While Governor Evans initially opposed meeting with the tribal chiefs, Wynkoop publicly delivered the chiefs to Evans, forcing Evans to meet with them at the risk of scandal. However despite what Wynkoop and the tribal chiefs present at the meeting believed, neither Evans or Major General Curtis had any desire for peace. After Wynkoop's return to Fort Lyon, he was stripped of his command in favor of Major Anthony and soon after transferred to division headquarters in Fort Riley, Kansas to answer for an accusation of abandoning his post for his initial meeting with the Cheyenne.

== After Fort Lyon ==
After being transferred to Fort Riley, Wynkoop was alerted to the Sand Creek massacre by his friend, Captain Silas Soule, who commanded Company D, 1st Colorado Cavalry, which was present at Sand Creek on November 29, 1864, when Soule refused an order to join the massacre. On behalf of the U.S. Army Wynkoop later investigated Col. John M. Chivington's conduct at Sand Creek, which led to Chivington's condemnation.

In 1866, Wynkoop became an Indian agent for the Southern Cheyennes and Arapaho, resigning in December 1868 in protest of the destruction of Black Kettle's village in the Battle of Washita River. He later became warden of the New Mexico penitentiary.

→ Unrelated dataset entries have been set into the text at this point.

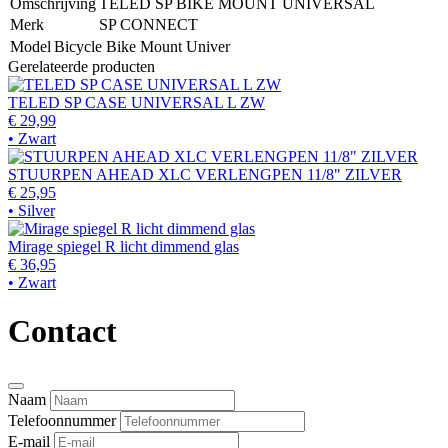
Omschrijving
TELED SP BIKE MOUNT UNIVERSAL
Merk
SP CONNECT
Model
Bicycle Bike Mount Univer
Gerelateerde producten
TELED SP CASE UNIVERSAL L ZW
€ 29,99
• Zwart
STUURPEN AHEAD XLC VERLENGPEN 11/8" ZILVER
€ 25,95
• Silver
Mirage spiegel R licht dimmend glas
€ 36,95
• Zwart
Contact
Naam
Telefoonnummer
E-mail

Edward lived with his wife and eight children in Santa Fe, New Mexico, between about 1885 and 1891, during which time he was Warden of the New Mexico Penitentiary.

==Death==
Wynkoop died on September 11, 1891, in Santa Fe, New Mexico, at the age of 55. He was buried there.

==Notes==

- Hardorff, Richard G., compiler & editor (2006). Washita Memories: Eyewitness Views of Custer's Attack on Black Kettle's Village. Norman, OK: University of Oklahoma Press. ISBN 0-8061-3759-2.